The U.S. Department of Defense honored U.S. Sen. Richard Lugar and former Sen. Sam Nunn this week with its Medal for Distinguished Public Service, the Pentagon’s highest civilian honor.
The award recognizes two decades of efforts to help the former Soviet Union secure its stockpiles of weapons, and it underlines the hope that the work will continue in spite of Lugar’s approaching departure from the U.S. Senate.
“We cannot let our guard down,” President Barack Obama said during a speech at the National Defense University in Washington.
Calling efforts to fight nuclear terrorism one of his top priorities as president, Obama praised the 20-year-old Cooperative Threat Reduction program that has provided billions of dollars in equipment and know-how to help former Soviet bloc nations safeguard and dismantle nuclear and chemical weapons.

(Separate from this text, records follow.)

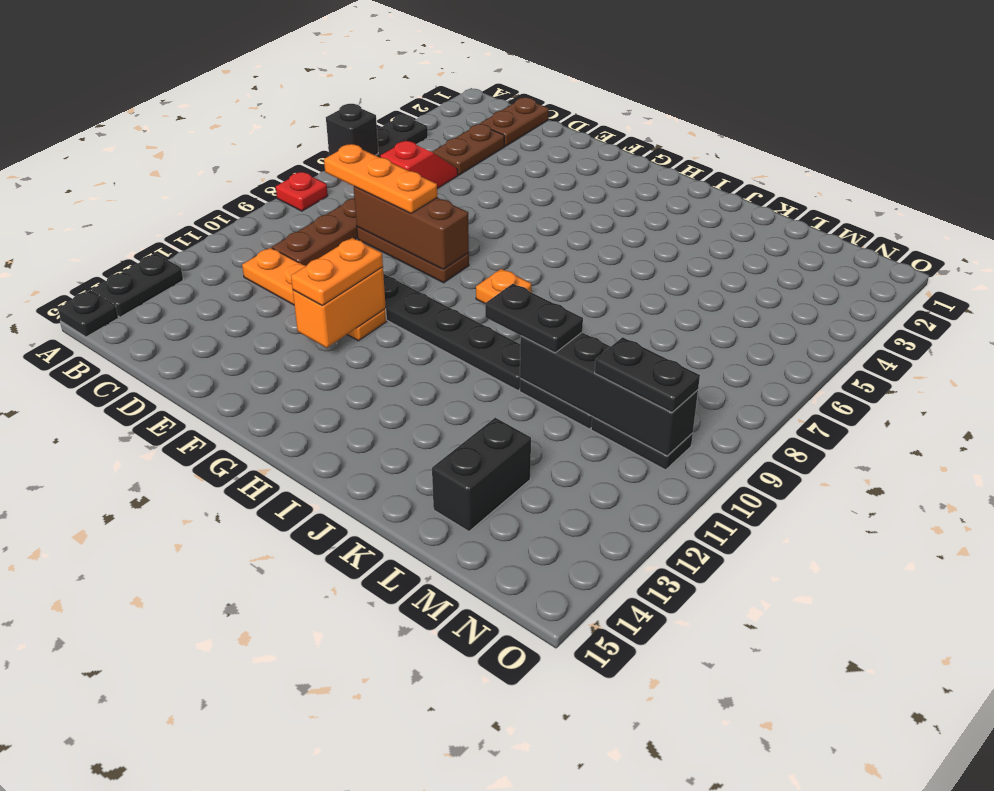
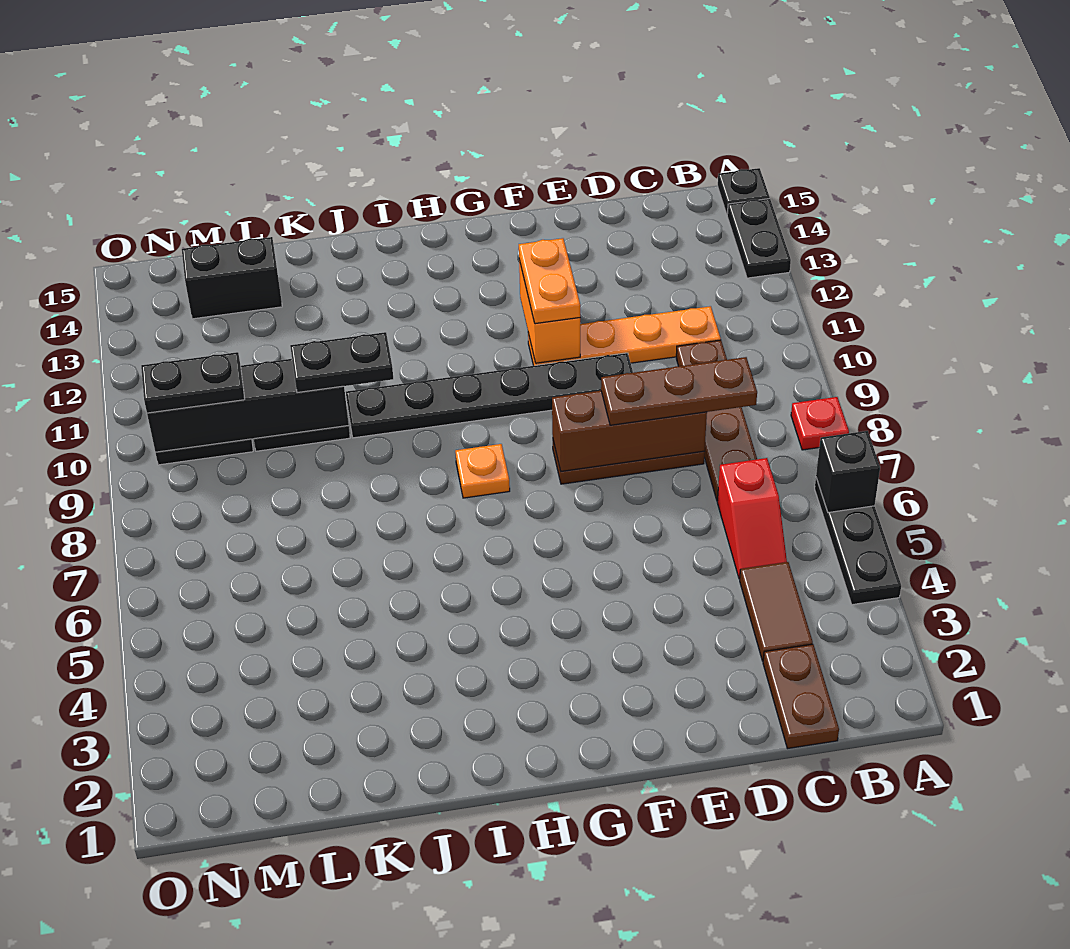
brown plate C3:C4 level 1 -> brown tile C3:C4 level 1
orange plate C8:E8 level 3 -> brown plate C8:E8 level 3
black brick L13:L14 level 1 -> black brick L14:M14 level 1

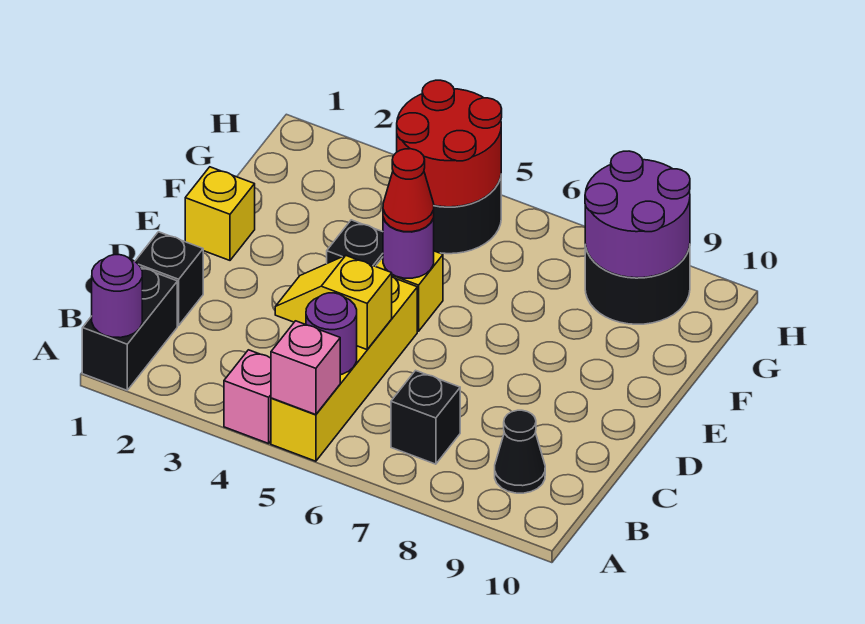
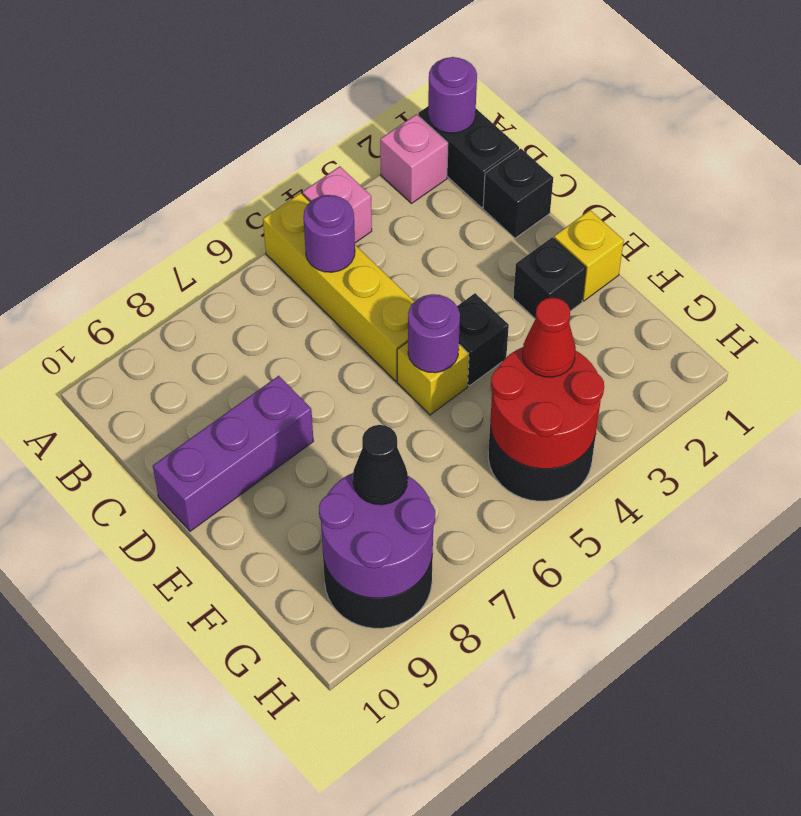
pink brick A5 level 2 -> pink brick A2 level 1
black brick B7 level 1 -> black brick E2 level 1
black cone B9 level 1 -> black cone G8 level 3
yellow slope C4:C5 level 2 top 5 -> none
none -> purple brick D8:D10 level 1
red cone E5 level 3 -> red cone G4 level 3

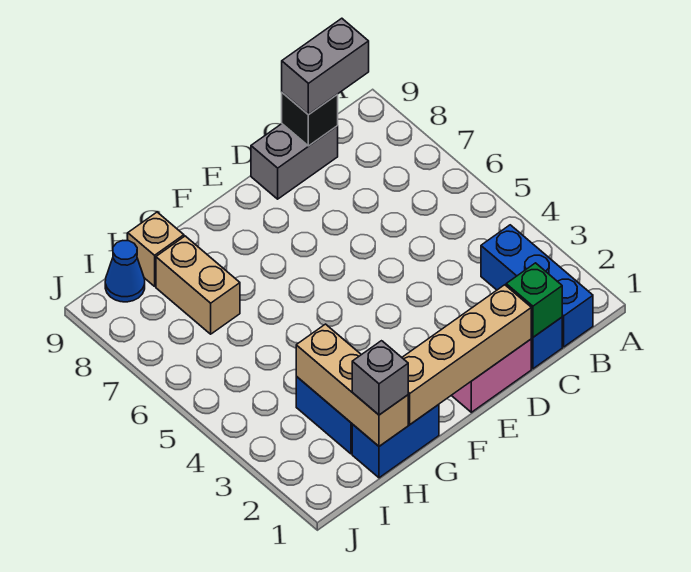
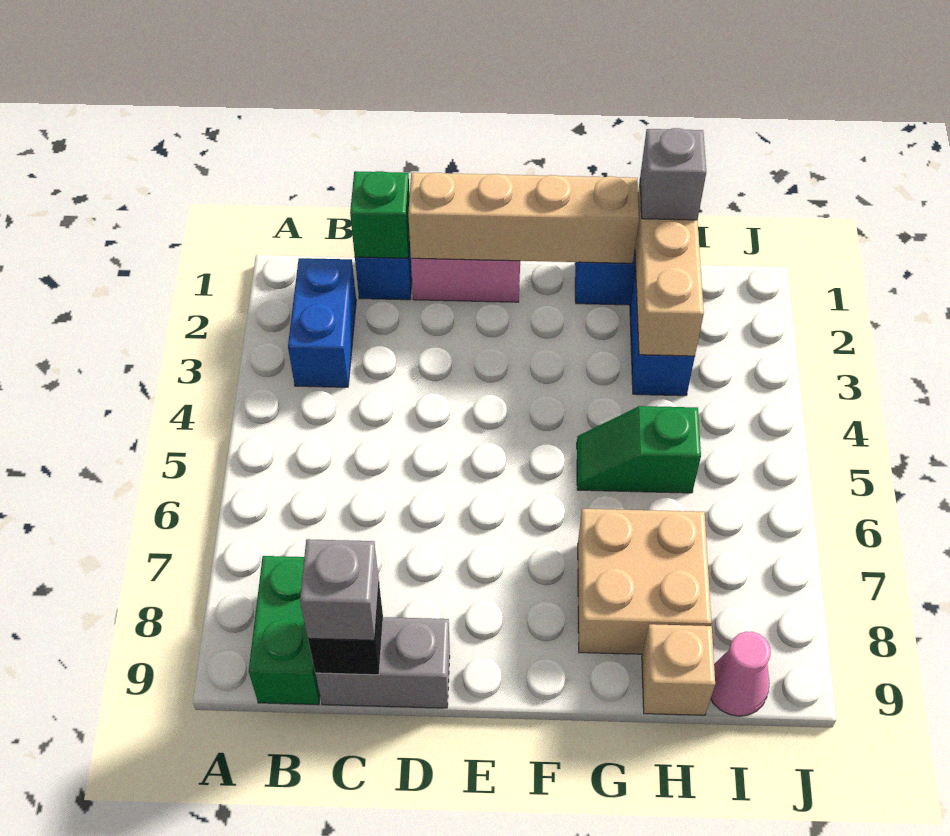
blue brick B1:B3 level 1 -> blue brick B2:B3 level 1
none -> green brick B8:B9 level 1
grey brick B9:C9 level 3 -> grey brick C9 level 3
none -> green slope G5:H5 level 1 top H
tan brick H7:H8 level 1 -> tan brick G7:H8 level 1
blue cone I9 level 1 -> pink cone I9 level 1

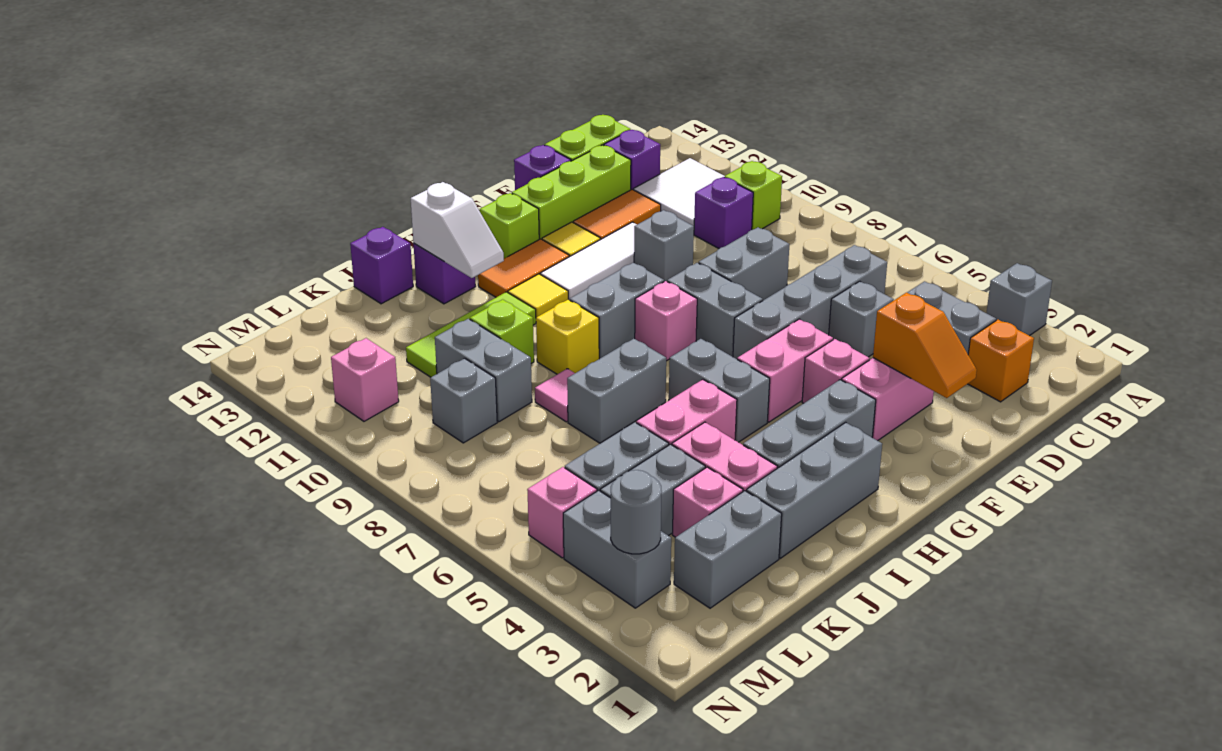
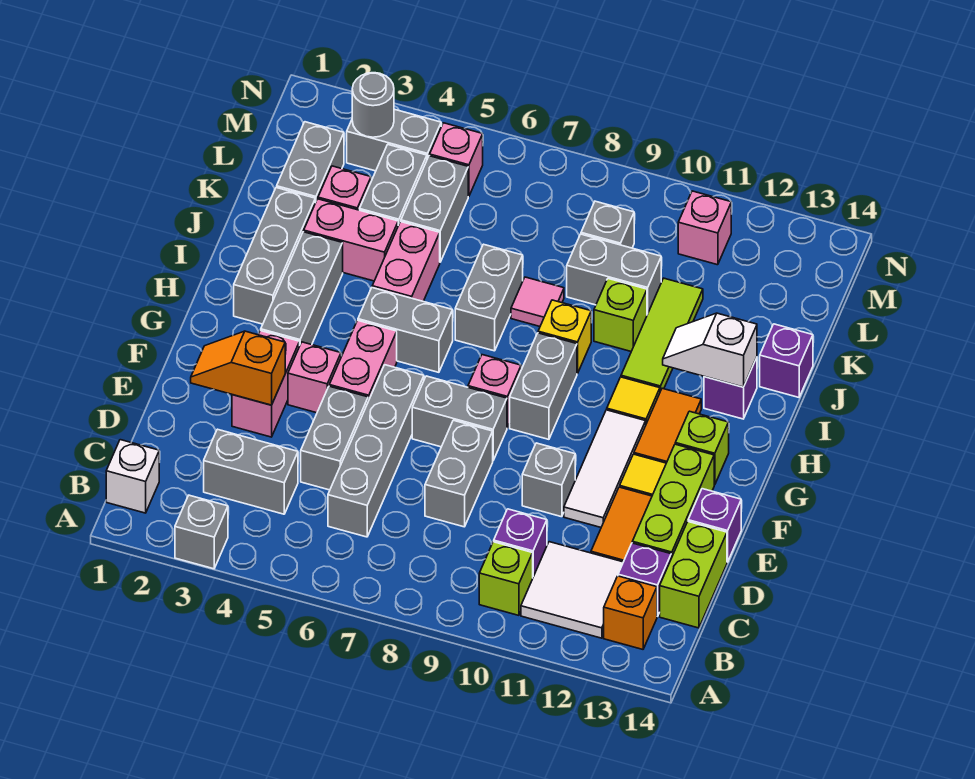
none -> white brick B1 level 1
orange brick C2 level 1 -> orange brick B13 level 1
grey brick D5 level 1 -> grey brick D5:E5 level 1

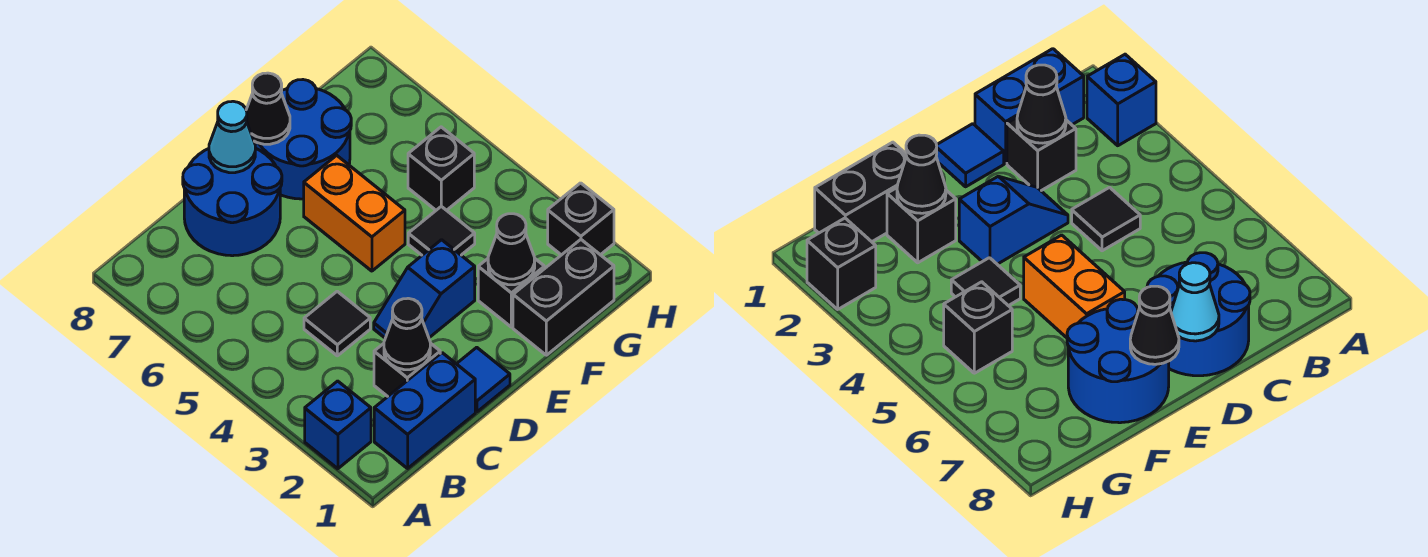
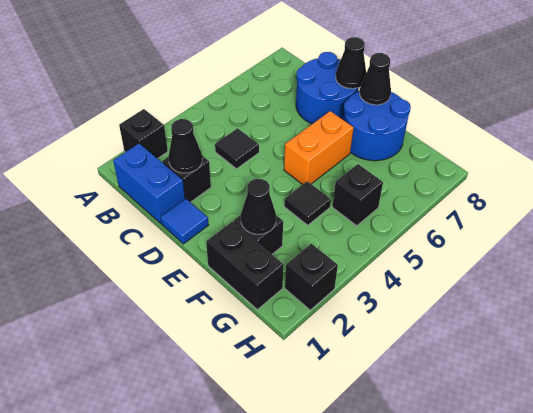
blue brick A2 level 1 -> black brick A2 level 1
blue slope D3:E3 level 1 top E -> none
cyan cone D8 level 2 -> black cone D8 level 2

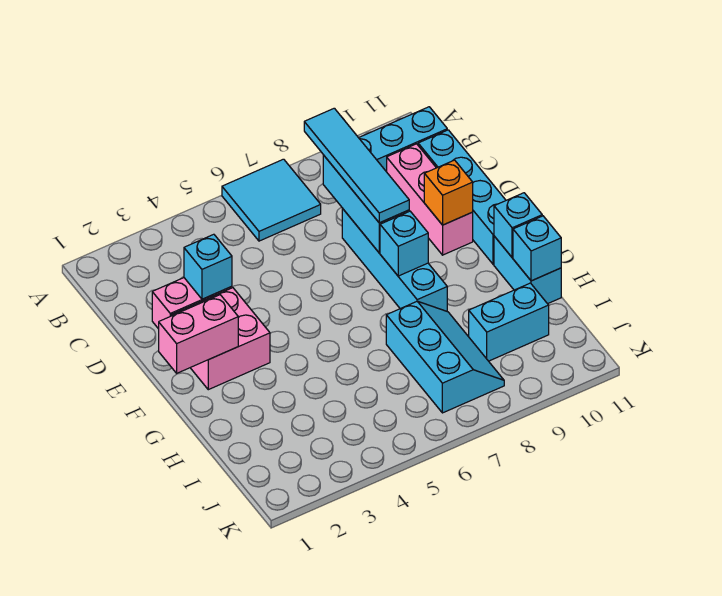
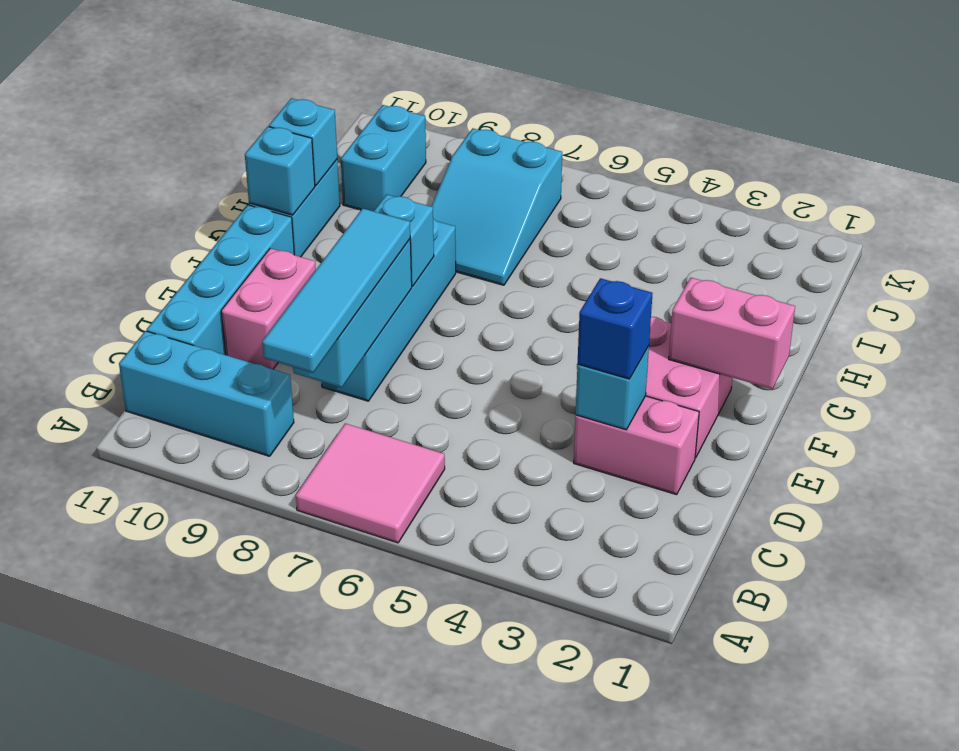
cyan tile A6:B7 level 1 -> pink tile A6:B7 level 1
pink brick C10:E10 level 1 -> pink brick D10:E10 level 1
none -> blue brick D3 level 3
orange brick E10 level 2 -> none
cyan slope H7:J8 level 1 top 7 -> cyan slope H7:J8 level 1 top J
cyan brick I9:I10 level 1 -> cyan brick I10:J10 level 1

Obama cited the “extraordinary progress” that’s been made in securing nuclear materials and thanked the Democrat Nunn and Republican Lugar for their leadership. He called the two men “visionaries” who “challenged us to think anew” about ways to secure nuclear stockpiles produced during the Cold War. He called the two models for bipartisan cooperation, who showed great integrity, decency and leadership over their long careers.
The program helped to deactivate more than 7,600 nuclear warheads. The program Nunn and Lugar created played a major role in preventing deadly weapons from falling into the wrong hands while the Russian government was facing a severe money crunch amid an economic meltdown and political turmoil that followed the 1991 collapse of the Soviet Union.
The program is set to expire this spring, and Russia has said it will not be extended without a major overhaul. Obama expressed a willingness to do that.
“Let’s update it,” he said. “Let’s work with Russia as an equal partner. Let’s continue the work that is so important.”
Defense Secretary Leon Panetta presented the award, heaping praise on his former congressional colleagues.
“We can say that the course of history changed for the better because these two men helped the nation confront the threat of nuclear proliferation at the end of the Cold War,” Panetta said. “The world would have been, without question, a far more dangerous and threatening place were it not for these two patriots.”
Nunn and Lugar represent the kind of bipartisan cooperation that is so hard to find in today’s political environment. Their work should be celebrated. It should also be imitated.